*PROBLEM DETAILS*
Word for word, restate the line containing "2024-03-21: 23.24 -> 23.32" and all the lines that come after it in the entries below. Include nothing from before it.

BEGIN RECORDS PROVIDED

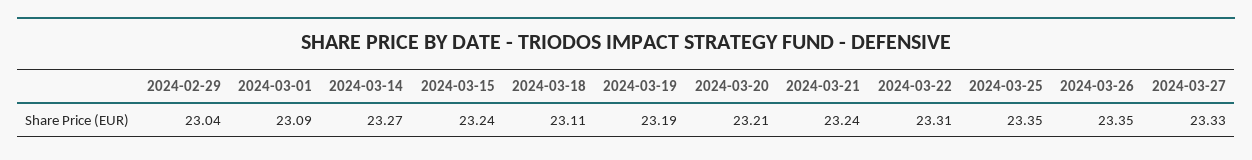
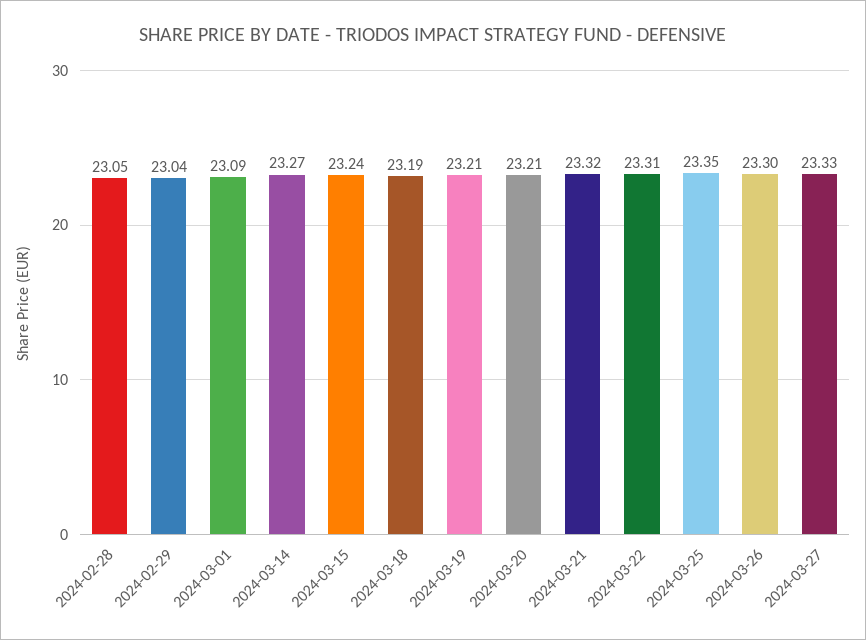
2024-03-18: 23.11 -> 23.19
2024-03-19: 23.19 -> 23.21
2024-03-21: 23.24 -> 23.32
2024-03-26: 23.35 -> 23.3
2024-02-28: none -> 23.05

END RECORDS PROVIDED

*RESULT OF THE TASK*
2024-03-21: 23.24 -> 23.32
2024-03-26: 23.35 -> 23.3
2024-02-28: none -> 23.05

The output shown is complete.